On 10/06/2010 01:57 PM, Ray Dillinger wrote:
a 19-year-old just got a 16-month jail sentence for his refusal to
disclose the password that would have allowed investigators to see
what was on his hard drive.

I am thankful to not be an English "subject".

I suppose that, if the authorities could not read his stuff
without the key, it may mean that the software he was using may
have had no links weaker than the encryption itself

Or that the authorities didn't want to reveal their capability to break it.

Or that they wanted to make an example out of him.

Or...

-- and that
is extraordinarily unusual - an encouraging sign of progress in
the field, if of mixed value in the current case.

Really serious data recovery tools can get data that's been
erased and overwritten several times

Really? Who makes these tools? Where do they make that claim?

Wouldn't drive manufacturers have heard about this? What would they do once they realized that drives had this extra data storage capacity sitting unused?
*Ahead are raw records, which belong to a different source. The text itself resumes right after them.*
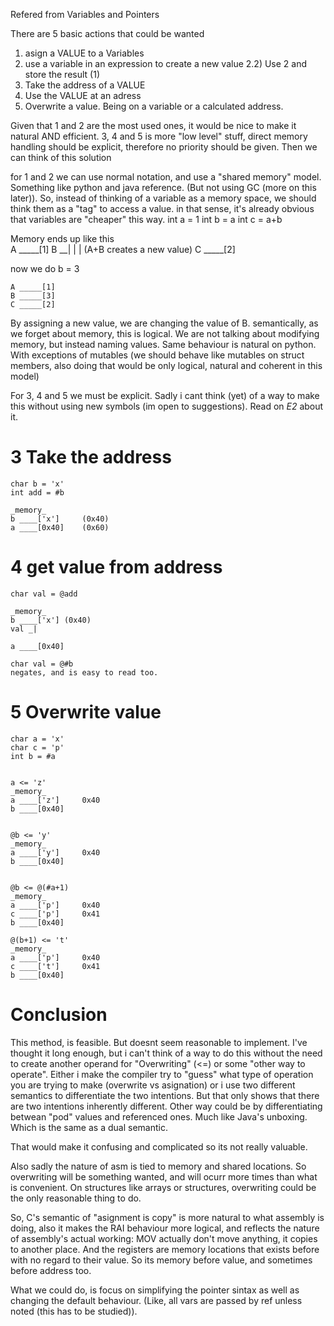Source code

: Refered from Variables and Pointers

There are 5 basic actions that could be wanted

1) asign a VALUE to a Variables
2) use a variable in an expression to create a new value
2.2) Use 2 and store the result (1)
3) Take the address of a VALUE
4) Use the VALUE at an adress
5) Overwrite a value. Being on a variable or a calculated address.

Given that 1 and 2 are the most used ones, it would be nice to make
it natural AND efficient.
3, 4 and 5 is more "low level" stuff, direct memory handling should be
explicit, therefore no priority should be given.
Then we can think of this solution

for 1 and 2 we can use normal notation, and use a "shared memory" model.
Something like python and java reference.
(But not using GC (more on this later)).
So, instead of thinking of a variable as a memory space, we should
think them as a "tag" to access a value. 
in that sense, it's already obvious that variables are "cheaper" this
way.
	int a = 1
	int b = a
	int c = a+b

Memory ends up like this	
	A _____[1]
	B __|   |
	        | (A+B creates a new value)
	C _____[2]
	
now we do 
	b = 3
	
	A _____[1]
	B _____[3]
	C _____[2]
	
By assigning a new value, we are changing the value of B.
semantically, as we forget about memory, this is logical.
We are not talking about modifying memory, but instead naming values.
Same behaviour is natural on python. 
With exceptions of mutables (we should behave like mutables on
struct members, also doing that would be only logical, natural and
coherent in this model)

For 3, 4 and 5 we must be explicit.
Sadly i cant think (yet) of a way to make this without using new 
symbols (im open to suggestions).
Read on _E2_ about it.

# 3 Take the address
	char b = 'x'
	int add = #b
	
	_memory_
	b ____['x']		(0x40)
	a ____[0x40]	(0x60)
	

# 4 get value from address
	char val = @add
	
	_memory_
	b ____['x'] (0x40)
	val _|

	a ____[0x40]
	
	char val = @#b
	negates, and is easy to read too.

# 5 Overwrite value
	char a = 'x'
	char c = 'p'
	int b = #a
	
	
	a <= 'z'
	_memory_
	a ____['z']		0x40
	b ____[0x40]
	
	
	@b <= 'y'
	_memory_
	a ____['y']		0x40
	b ____[0x40]
	
	
	@b <= @(#a+1) 
	_memory_
	a ____['p']		0x40
	c ____['p']		0x41
	b ____[0x40]
	
	@(b+1) <= 't'
	_memory_
	a ____['p']		0x40
	c ____['t']		0x41
	b ____[0x40]
	
	
# Conclusion

This method, is feasible. But doesnt seem reasonable to implement.
I've thought it long enough, but i can't think of a way to do this 
without the need to create another operand for "Overwriting" (<=)
or some "other way to operate".
Either i make the compiler try to "guess" what type of operation 
you are trying to make (overwrite vs asignation) or i use two different
semantics to differentiate the two intentions.
But that only shows that there are two intentions inherently different.
Other way could be by differentiating betwean "pod" values and referenced 
ones. Much like Java's unboxing. Which is the same as a dual semantic.

That would make it confusing and complicated so its not really valuable.

Also sadly the nature of asm is tied to memory and shared locations.
So overwriting will be something wanted, and will ocurr more times than what is 
convenient.
On structures like arrays or structures, overwriting could be the only reasonable
thing to do.

So, C's semantic of "asignment is copy" is more natural to what assembly is doing,
also it makes the RAI behaviour more logical, and reflects the nature of 
assembly's actual working: 
	MOV actually don't move anything, it copies to another place. And the 
	registers are memory locations that exists before with no regard to their
	value.
	So its memory before value, and sometimes before address too.
	
What we could do, is focus on simplifying the pointer sintax as well as changing
the default behaviour. (Like, all vars are passed by ref unless noted 
(this has to be studied)).

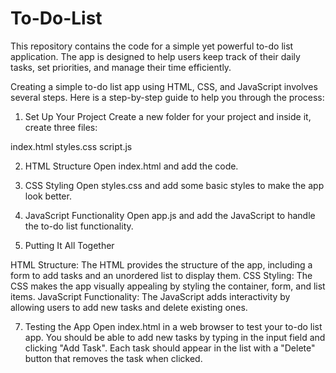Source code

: # To-Do-List
This repository contains the code for a simple yet powerful to-do list application. The app is designed to help users keep track of their daily tasks, set priorities, and manage their time efficiently.

Creating a simple to-do list app using HTML, CSS, and JavaScript involves several steps. Here is a step-by-step guide to help you through the process:

1. Set Up Your Project
Create a new folder for your project and inside it, create three files:

index.html
styles.css
script.js

2. HTML Structure
Open index.html and add the code.

3. CSS Styling
Open styles.css and add some basic styles to make the app look better.

4. JavaScript Functionality
Open app.js and add the JavaScript to handle the to-do list functionality.

5. Putting It All Together
   
HTML Structure: The HTML provides the structure of the app, including a form to add tasks and an unordered list to display them.
CSS Styling: The CSS makes the app visually appealing by styling the container, form, and list items.
JavaScript Functionality: The JavaScript adds interactivity by allowing users to add new tasks and delete existing ones.

7. Testing the App
Open index.html in a web browser to test your to-do list app. You should be able to add new tasks by typing in the input field and clicking "Add Task". Each task should appear in the list with a "Delete" button that removes the task when clicked.
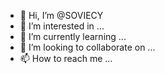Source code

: - 👋 Hi, I’m @SOVIECY
- 👀 I’m interested in ...
- 🌱 I’m currently learning ...
- 💞️ I’m looking to collaborate on ...
- 📫 How to reach me ...

<!---
SOVIECY/SOVIECY is a ✨ special ✨ repository because its `README.md` (this file) appears on your GitHub profile.
You can click the Preview link to take a look at your changes.
--->
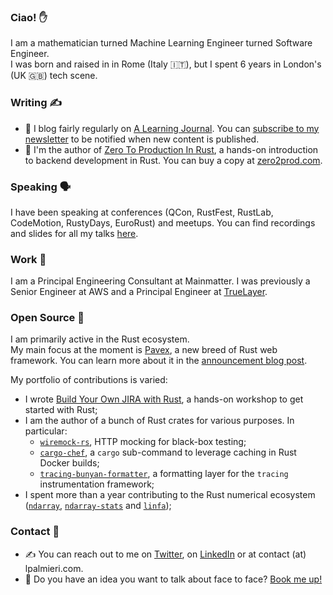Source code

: ### Ciao! ✋

I am a mathematician turned Machine Learning Engineer turned Software Engineer.  
I was born and raised in in Rome (Italy 🇮🇹), but I spent 6 years in London's (UK 🇬🇧) tech scene.

### Writing ✍️ 
- 💬 I blog fairly regularly on [A Learning Journal](https://lpalmieri.com). You can [subscribe to my newsletter](https://www.lpalmieri.com/subscribe/) to be notified when new content is published.
- 📕 I'm the author of [Zero To Production In Rust](https://zero2prod.com), a hands-on introduction to backend development in Rust. You can buy a copy at [zero2prod.com](https://zero2prod.com).

### Speaking 🗣️
I have been speaking at conferences (QCon, RustFest, RustLab, CodeMotion, RustyDays, EuroRust) and meetups.
You can find recordings and slides for all my talks [here](https://www.lpalmieri.com/talks/).

### Work 💸
I am a Principal Engineering Consultant at Mainmatter. I was previously a Senior Engineer at AWS and a Principal Engineer at [TrueLayer](https://truelayer.com).  

### Open Source 🦀
I am primarily active in the Rust ecosystem.  
My main focus at the moment is [Pavex](https://github.com/LukeMathWalker/pavex), a new breed of Rust web framework. You can learn more about it in the [announcement blog post](https://www.lpalmieri.com/posts/a-taste-of-pavex-rust-web-framework/).

My portfolio of contributions is varied:

- I wrote [Build Your Own JIRA with Rust](https://github.com/LukeMathWalker/build-your-own-jira-with-rust/), a hands-on workshop to get started with Rust;
- I am the author of a bunch of Rust crates for various purposes. In particular:
  - [`wiremock-rs`](https://github.com/LukeMathWalker/wiremock-rs), HTTP mocking for black-box testing;
  - [`cargo-chef`](https://www.lpalmieri.com/posts/fast-rust-docker-builds/), a `cargo` sub-command to leverage caching in Rust Docker builds;
  - [`tracing-bunyan-formatter`](https://github.com/LukeMathWalker/tracing-bunyan-formatter), a formatting layer for the `tracing` instrumentation framework;
- I spent more than a year contributing to the Rust numerical ecosystem ([`ndarray`](https://github.com/rust-ndarray/ndarray), [`ndarray-stats`](https://github.com/rust-ndarray/ndarray-stats) and [`linfa`](https://github.com/rust-ml/linfa/));

### Contact 🤝

* ✍️ You can reach out to me on [Twitter](https://twitter.com/algo_luca), on [LinkedIn](https://www.linkedin.com/in/luca-palmieri/) or at contact (at) lpalmieri.com.  
* 📆 Do you have an idea you want to talk about face to face? [Book me up!](https://calendly.com/algo_luca/office-hours)
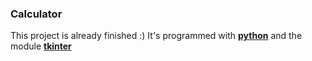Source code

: ### Calculator

This project is already finished :)
It's programmed with [**python**](https://www.python.org/) 
and the module [**tkinter**](https://wiki.python.org/moin/TkInter)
I see this idea repeated enough that people accept it as true, but no one ever has a published account of one existing or having been used.

> (secure deletion being quite unexpectedly difficult)

Sure, but mainly because of stuff that doesn't get overwritten (i.e., drive firmware remaps sectors which then retain mostly valid data) not because atomic microscopy is available.

, so if it's ever been in your filesystem
unencrypted, it's usually available to well-funded investigators
without recourse to the key.  I find it astonishing that they
would actually need his key to get it.

What makes you think these investigators were well-funded?

Or they wouldn't prefer to spend that money on other things?

Or that they necessarily would have asked the jailers to release the teen because they'd been successful in decrypting it. Perhaps their plan was to simply imprison him until he confesses?

Rampant speculation: do you suppose he was using a solid-state
drive instead of a magnetic-media hard disk?

SSDs retain info too. Due to the wear leveling algorithms they're quite systematic about minimizing overwrite.

But I doubt any of that is an issue in this case.